I actually really like seeing the kids in action, but am much more likely to come in a one-off random school day to read to my preschooler’s class (and then linger to watch) or on rare occasion shepherd lunch for the elementary schooler, which honestly showed me much more about my kids’ days.
Perhaps, it’s personality? I bristle at the suggestions of making sure I get “more bang for the time buck” or picking allegedly “special” moments over ordinary ones.
@June – I don’t think there’s anything wrong with trying to be part of special moments. As parents, you’re there for a lot of ordinary moments.
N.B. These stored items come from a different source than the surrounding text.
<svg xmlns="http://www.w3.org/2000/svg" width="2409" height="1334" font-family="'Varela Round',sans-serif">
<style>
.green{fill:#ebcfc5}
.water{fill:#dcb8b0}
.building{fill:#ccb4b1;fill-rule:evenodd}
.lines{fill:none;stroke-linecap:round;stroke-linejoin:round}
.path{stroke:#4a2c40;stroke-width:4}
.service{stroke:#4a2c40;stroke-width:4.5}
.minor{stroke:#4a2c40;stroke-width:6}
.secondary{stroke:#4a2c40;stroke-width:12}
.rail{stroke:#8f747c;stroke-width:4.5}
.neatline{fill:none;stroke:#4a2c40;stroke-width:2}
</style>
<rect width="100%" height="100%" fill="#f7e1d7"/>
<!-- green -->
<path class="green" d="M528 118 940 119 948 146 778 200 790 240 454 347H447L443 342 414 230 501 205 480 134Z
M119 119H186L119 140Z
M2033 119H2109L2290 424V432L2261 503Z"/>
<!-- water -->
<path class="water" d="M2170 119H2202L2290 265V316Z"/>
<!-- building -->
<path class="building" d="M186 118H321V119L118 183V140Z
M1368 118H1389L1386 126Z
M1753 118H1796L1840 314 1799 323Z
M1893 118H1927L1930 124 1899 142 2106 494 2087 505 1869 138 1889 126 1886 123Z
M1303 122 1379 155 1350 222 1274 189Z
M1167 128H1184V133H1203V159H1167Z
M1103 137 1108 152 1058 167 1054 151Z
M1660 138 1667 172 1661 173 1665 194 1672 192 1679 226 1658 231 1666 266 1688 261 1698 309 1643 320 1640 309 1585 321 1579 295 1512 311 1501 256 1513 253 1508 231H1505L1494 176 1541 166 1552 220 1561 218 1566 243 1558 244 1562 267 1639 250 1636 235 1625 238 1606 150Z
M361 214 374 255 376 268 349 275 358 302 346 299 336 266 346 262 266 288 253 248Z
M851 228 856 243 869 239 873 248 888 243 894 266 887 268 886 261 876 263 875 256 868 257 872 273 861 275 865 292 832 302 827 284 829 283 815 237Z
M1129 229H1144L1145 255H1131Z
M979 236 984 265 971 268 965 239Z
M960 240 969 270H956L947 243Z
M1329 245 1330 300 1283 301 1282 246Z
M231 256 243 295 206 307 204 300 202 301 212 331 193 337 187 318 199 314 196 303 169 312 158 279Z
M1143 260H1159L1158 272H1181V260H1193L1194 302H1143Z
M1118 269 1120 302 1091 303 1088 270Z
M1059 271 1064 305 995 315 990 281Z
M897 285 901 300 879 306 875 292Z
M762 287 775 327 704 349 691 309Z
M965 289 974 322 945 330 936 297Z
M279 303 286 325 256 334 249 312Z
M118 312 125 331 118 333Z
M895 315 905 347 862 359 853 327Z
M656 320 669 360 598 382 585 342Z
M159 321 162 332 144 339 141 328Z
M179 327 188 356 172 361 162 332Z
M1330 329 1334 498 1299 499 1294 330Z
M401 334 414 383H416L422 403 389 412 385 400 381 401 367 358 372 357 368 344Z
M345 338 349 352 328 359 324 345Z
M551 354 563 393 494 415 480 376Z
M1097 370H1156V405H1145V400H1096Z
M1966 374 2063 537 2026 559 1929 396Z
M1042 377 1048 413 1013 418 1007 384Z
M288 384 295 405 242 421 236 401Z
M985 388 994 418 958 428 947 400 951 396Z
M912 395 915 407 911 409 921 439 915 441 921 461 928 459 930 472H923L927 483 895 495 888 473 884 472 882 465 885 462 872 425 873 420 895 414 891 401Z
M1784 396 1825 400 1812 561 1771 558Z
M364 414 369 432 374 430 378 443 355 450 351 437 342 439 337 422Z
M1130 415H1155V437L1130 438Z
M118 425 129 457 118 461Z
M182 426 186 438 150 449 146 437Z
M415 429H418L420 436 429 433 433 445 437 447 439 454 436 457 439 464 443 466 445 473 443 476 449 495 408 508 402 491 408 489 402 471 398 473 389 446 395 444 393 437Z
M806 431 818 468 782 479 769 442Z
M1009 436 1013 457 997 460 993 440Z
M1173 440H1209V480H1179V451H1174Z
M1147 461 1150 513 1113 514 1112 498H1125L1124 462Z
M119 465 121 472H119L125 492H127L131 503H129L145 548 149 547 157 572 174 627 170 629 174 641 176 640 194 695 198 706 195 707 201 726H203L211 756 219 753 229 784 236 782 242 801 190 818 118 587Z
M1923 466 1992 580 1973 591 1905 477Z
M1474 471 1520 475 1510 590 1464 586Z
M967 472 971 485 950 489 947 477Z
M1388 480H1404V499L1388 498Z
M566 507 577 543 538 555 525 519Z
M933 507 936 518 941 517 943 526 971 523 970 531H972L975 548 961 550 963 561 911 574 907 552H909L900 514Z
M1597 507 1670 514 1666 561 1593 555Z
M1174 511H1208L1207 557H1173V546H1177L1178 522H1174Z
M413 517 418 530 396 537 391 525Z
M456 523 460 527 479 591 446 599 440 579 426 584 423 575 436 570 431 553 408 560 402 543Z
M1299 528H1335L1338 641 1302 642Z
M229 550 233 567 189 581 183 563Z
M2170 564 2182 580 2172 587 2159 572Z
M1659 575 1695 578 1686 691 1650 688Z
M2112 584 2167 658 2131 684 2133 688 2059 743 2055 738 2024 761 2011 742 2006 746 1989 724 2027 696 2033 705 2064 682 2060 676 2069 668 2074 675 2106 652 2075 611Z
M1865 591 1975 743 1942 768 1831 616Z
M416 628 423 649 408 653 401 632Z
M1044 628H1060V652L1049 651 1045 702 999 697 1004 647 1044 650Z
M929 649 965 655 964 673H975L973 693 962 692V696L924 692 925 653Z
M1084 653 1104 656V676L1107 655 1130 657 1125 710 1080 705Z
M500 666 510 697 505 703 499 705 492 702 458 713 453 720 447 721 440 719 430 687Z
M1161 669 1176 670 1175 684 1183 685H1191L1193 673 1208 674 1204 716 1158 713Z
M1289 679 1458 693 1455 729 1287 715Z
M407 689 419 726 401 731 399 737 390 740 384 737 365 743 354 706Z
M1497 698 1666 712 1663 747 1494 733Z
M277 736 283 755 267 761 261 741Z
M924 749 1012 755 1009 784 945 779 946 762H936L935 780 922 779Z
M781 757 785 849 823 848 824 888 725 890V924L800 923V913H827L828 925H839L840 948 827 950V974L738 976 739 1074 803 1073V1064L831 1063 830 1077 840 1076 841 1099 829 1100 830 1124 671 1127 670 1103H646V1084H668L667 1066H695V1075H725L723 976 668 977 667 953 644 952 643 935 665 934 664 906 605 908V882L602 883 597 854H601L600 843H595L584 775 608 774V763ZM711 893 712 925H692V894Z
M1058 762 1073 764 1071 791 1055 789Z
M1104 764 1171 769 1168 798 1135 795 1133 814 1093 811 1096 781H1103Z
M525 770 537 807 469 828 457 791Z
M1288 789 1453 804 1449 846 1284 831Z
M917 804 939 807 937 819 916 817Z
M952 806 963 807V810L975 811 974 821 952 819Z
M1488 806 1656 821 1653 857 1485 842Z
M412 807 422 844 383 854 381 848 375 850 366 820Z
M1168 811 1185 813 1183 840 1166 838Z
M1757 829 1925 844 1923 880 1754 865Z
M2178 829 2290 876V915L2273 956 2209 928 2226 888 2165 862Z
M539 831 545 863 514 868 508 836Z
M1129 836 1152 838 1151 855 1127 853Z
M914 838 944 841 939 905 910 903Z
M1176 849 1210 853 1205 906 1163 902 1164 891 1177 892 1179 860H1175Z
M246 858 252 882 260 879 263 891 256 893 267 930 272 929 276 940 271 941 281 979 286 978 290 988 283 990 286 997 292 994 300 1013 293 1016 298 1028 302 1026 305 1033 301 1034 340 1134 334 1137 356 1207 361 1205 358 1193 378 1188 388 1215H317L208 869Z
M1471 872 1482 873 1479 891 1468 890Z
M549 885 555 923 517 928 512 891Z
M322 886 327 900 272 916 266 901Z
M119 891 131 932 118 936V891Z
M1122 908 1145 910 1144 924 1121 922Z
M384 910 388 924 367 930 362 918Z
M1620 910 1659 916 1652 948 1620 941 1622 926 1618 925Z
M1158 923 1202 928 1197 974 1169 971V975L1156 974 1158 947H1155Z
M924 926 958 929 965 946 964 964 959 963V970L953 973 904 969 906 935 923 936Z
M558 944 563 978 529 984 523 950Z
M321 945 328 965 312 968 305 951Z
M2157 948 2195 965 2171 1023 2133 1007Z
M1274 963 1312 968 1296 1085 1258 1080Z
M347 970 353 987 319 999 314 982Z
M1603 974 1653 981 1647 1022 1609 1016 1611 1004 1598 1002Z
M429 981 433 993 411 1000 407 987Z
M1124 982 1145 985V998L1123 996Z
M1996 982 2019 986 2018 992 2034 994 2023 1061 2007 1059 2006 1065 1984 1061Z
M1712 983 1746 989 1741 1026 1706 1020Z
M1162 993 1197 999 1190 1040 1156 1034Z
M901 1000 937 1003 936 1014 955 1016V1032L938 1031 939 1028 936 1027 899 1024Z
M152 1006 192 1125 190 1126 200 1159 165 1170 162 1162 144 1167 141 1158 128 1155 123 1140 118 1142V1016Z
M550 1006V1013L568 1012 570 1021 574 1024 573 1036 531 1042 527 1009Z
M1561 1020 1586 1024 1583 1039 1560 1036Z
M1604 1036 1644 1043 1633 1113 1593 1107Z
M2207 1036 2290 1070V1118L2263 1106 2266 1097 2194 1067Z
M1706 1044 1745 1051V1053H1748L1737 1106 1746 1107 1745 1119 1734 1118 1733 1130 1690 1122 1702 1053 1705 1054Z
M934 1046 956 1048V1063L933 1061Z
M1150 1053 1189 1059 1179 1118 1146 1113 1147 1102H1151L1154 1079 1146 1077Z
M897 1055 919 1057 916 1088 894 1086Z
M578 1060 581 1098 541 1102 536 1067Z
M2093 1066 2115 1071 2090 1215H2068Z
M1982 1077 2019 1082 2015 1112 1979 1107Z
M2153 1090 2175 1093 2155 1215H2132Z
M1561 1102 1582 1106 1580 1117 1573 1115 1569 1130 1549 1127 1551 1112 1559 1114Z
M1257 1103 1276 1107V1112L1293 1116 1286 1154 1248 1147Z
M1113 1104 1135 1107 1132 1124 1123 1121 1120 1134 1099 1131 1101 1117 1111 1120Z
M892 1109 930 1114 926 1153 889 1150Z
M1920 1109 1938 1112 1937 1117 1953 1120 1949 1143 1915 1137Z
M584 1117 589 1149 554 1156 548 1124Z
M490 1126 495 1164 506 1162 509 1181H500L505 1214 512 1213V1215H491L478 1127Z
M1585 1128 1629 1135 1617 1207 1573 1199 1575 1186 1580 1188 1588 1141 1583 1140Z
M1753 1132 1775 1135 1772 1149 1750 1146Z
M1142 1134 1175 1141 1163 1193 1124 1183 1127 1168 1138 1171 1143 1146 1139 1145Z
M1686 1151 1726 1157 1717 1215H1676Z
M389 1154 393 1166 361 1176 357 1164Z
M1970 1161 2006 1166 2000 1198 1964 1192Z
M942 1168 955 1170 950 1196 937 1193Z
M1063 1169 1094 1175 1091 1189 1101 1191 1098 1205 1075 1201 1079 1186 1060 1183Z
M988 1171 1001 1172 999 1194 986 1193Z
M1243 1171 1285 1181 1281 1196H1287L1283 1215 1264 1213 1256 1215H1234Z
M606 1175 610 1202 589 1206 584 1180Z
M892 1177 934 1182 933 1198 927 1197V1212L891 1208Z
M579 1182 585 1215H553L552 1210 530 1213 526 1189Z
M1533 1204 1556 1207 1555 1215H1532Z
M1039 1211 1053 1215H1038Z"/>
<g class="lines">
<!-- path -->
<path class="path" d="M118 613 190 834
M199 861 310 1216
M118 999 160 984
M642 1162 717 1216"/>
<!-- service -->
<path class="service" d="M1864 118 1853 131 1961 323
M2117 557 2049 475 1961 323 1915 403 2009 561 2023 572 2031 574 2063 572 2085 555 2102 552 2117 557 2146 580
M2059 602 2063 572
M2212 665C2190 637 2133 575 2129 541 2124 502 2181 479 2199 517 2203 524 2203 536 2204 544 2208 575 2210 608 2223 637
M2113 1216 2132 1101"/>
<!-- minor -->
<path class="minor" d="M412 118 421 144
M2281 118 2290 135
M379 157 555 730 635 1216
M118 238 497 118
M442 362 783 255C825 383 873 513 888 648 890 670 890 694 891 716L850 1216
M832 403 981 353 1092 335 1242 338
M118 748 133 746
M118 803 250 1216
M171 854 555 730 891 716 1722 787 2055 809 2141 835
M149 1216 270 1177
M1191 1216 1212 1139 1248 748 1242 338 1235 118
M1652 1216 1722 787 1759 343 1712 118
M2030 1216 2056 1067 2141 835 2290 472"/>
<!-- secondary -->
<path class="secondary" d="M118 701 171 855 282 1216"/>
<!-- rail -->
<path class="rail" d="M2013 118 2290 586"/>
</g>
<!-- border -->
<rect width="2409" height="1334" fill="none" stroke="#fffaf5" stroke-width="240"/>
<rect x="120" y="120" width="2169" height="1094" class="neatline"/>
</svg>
It’s nice to be there for ones the kids are at least somewhat more likely to remember.
This is a good point. I have to admit I haven’t participated in a field trip yet (I have done some in-school activities, which I’ve enjoyed), but I probably should for the reasons you list.
Something our kids recently did in school which I thought was GREAT was a “Heifer International read to feed program” (you can google the phrase, info. will pop up). The classroom teacher organized it, and the kids prepared (I believe) by practicing their reading, and then on 1 day (as she structured it), we parents all sent in rice and beans dishes in the morning, and showed up at 12:30 (if we could/chose to; I did, and I brought grandma, who is a big supporter of Heifer not to mention public schools). First we all shared a quick rice & beans lunch and then the kids read to the adults — basically one kid per adult at a time, but a short book or section of a book depending on the kid’s level, and for each book we put money in a jar. So we moved around from kid to kid, which was nice as I got to know my son’s classmates a tiny bit, and the whole thing lasted for an hour-and-a-half, and the kids learned about and raised money for a good cause.